Письменное задание a —
Пожалуйста, перепишите строки записей, начиная со строки с «line at (615, 90): solid -> dashed» и заканчивая строкой с «part at (329, 1203)», заменив «solid» на «dotted». Все остальное оставьте без изменений.

Отрывок —
◆ ◆ ◆ ◆ ◆ ◆ ◆

Тогда он не думал и не хотел отдыхать, а с ним и все поколение его. С силами собираться было нечего: силы были все налицо — свежие, кипучие. Вносим все это в поминки свои, в грешные поминки! Но в свое время все это было, жило, двигалось, вертелось, радовалось, любило, пело, наслаждалось; иногда, вероятно, грустило и плакало. Все эти люди весельчаки, имели утро свое, полдень свой и вечер; теперь все поглощены одною ночью. Почему ночному караульщику не осветить мимоходом эту ночь, не помянуть живым словом почивших на ее темном и молчаливом лоне? Почему мельком, на минуту, не собрать эти давно забытые, изглаженные черты? не расцветить их, не дать им хотя призрак прежнего облика и выражения? Почему не перелить в один строй, в один напев, эти разлетевшиеся звуки и отголоски, давно умолкшие? Но от них никакой пользы и прибыли не будет. Не спорю. Но и от сновидения ничего не дождешься, а все же как-то приятно проснуться под впечатлением приснившегося отрадного и улыбчивого сна. Почему, наконец, не помянуть и неизвестную нам Лизу Карловну, puisque Лиза Карловна <неразборчиво> ей. Шиллер обессмертил же в своем Wallenstein Lager красавицу из пригородка, близ Дрездена: «Was! der Hitz! Das ist die Gustel aus Hasevitz».

В пятидесятых годах еще показывали путешественникам эту Gustel, которая в молодости тронула сердце поэта, но без успеха для него, так что, по иным рассказам, он упрятал ее в стих более с сердцов и злопамятства. Василий Львович, разумеется, далеко не Шиллер; но зато можно заключить из доброты его, что если он упомянул о Лизе Карловне, то, наверное, из благодарности.

◆ ◆ ◆ ◆ ◆ ◆ ◆

Материал для задания —
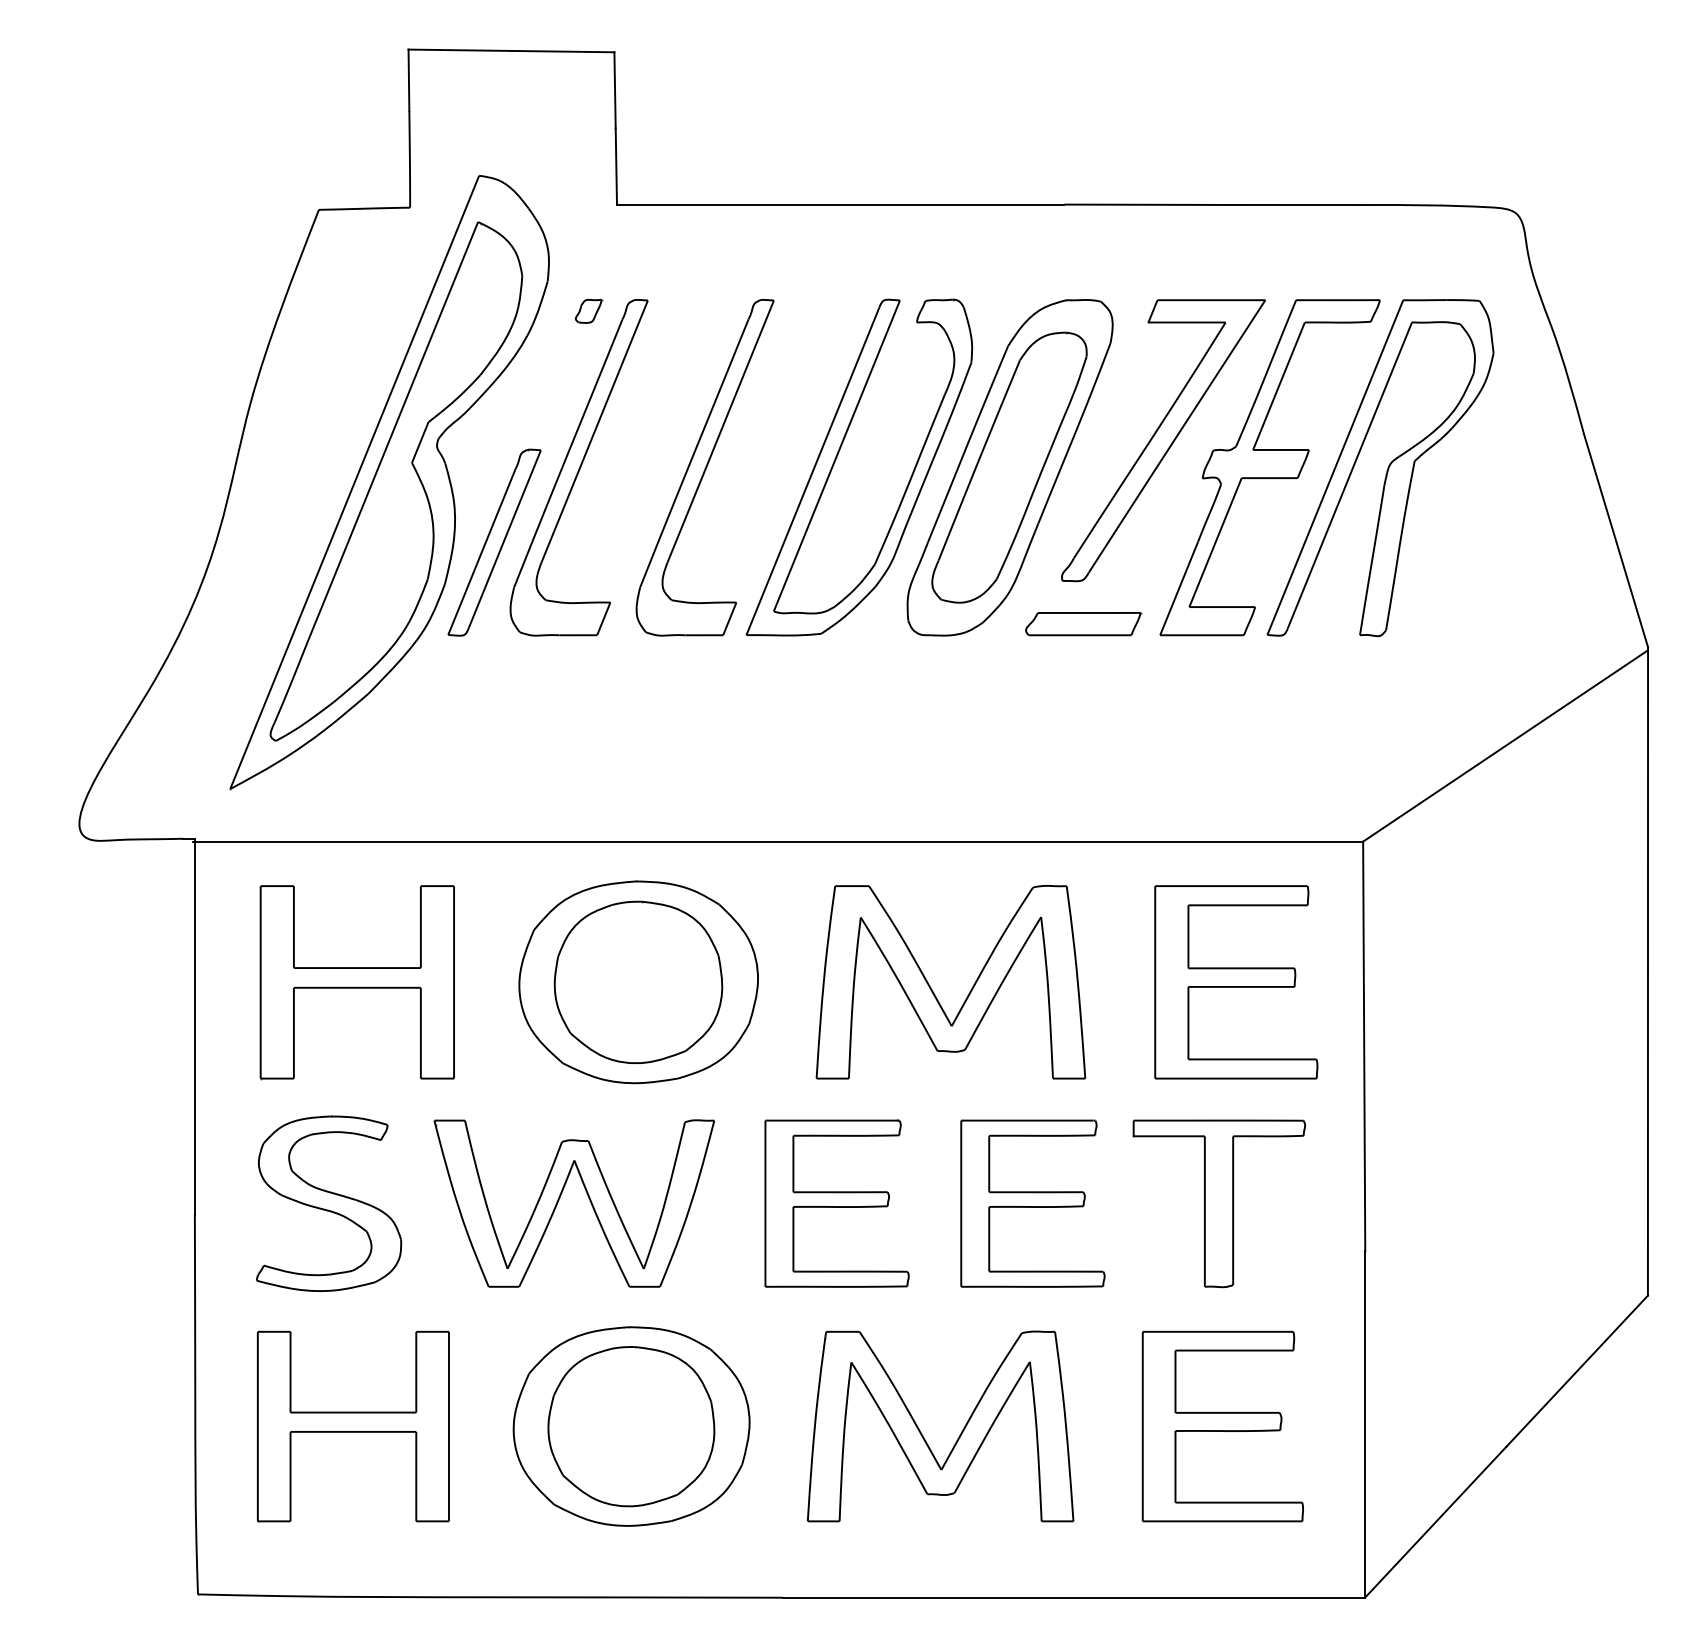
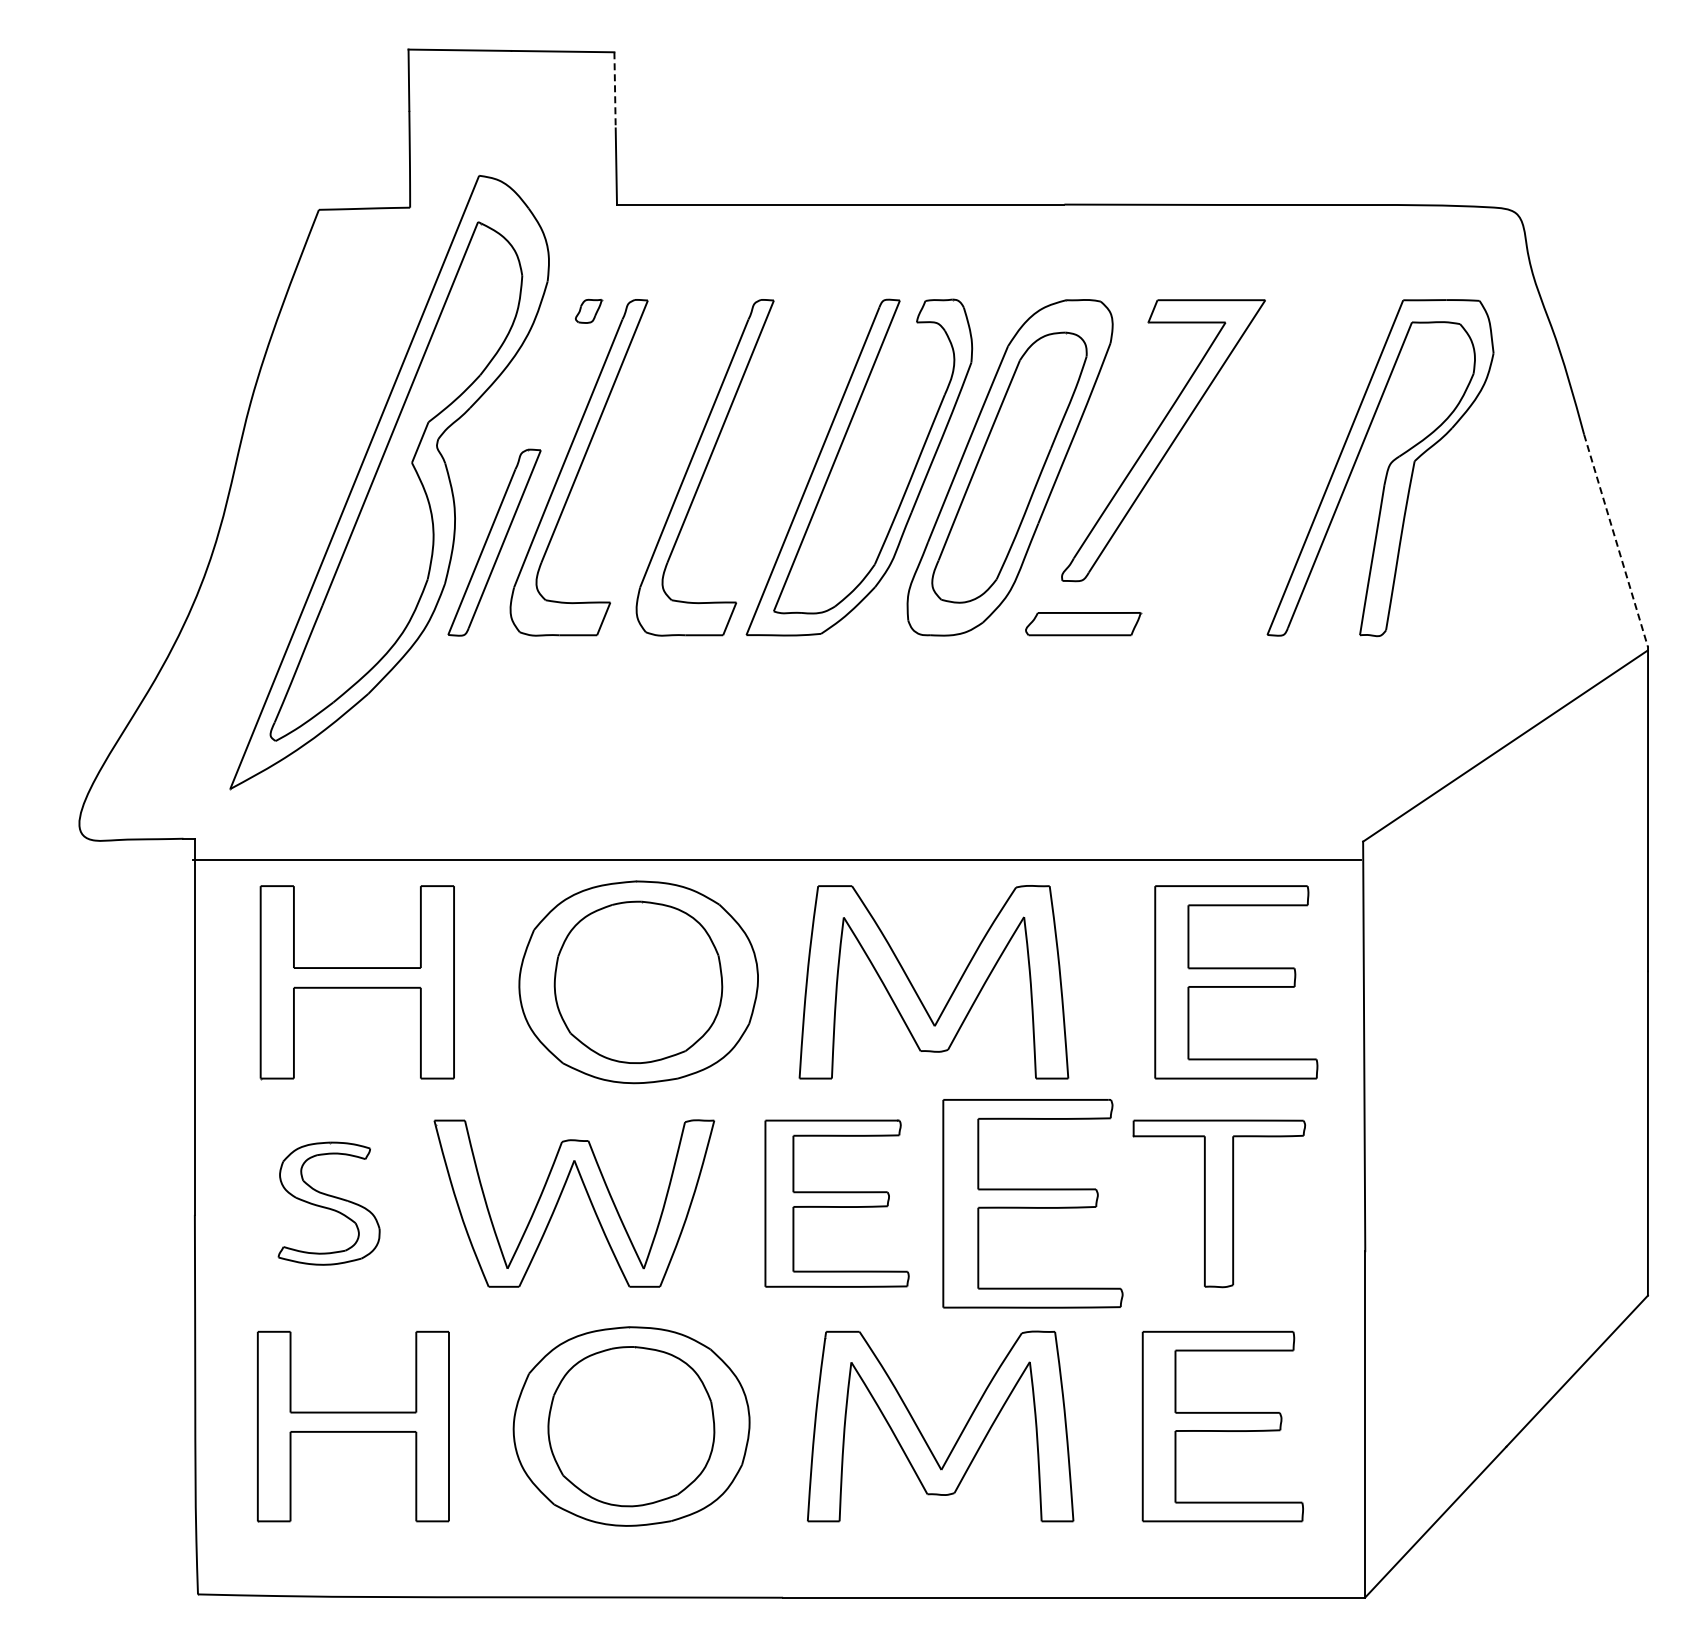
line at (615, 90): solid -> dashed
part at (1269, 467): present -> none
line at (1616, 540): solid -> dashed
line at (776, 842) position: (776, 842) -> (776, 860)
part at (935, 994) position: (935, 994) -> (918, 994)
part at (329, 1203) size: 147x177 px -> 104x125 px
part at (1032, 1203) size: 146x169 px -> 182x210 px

◆ ◆ ◆ ◆ ◆ ◆ ◆

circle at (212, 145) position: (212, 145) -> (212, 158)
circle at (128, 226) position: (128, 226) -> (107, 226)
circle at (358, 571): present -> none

◆ ◆ ◆ ◆ ◆ ◆ ◆

Письменное задание b —
Кого, согласно отрывку, Шиллер обессмертил в своем Wallenstein Lager?

Полный ответ a —
line at (615, 90): dotted -> dashed
part at (1269, 467): present -> none
line at (1616, 540): dotted -> dashed
line at (776, 842) position: (776, 842) -> (776, 860)
part at (935, 994) position: (935, 994) -> (918, 994)
part at (329, 1203) size: 147x177 px -> 104x125 px

Полный ответ b —
Красавицу из пригородка близ Дрездена, Gustel aus Hasevitz.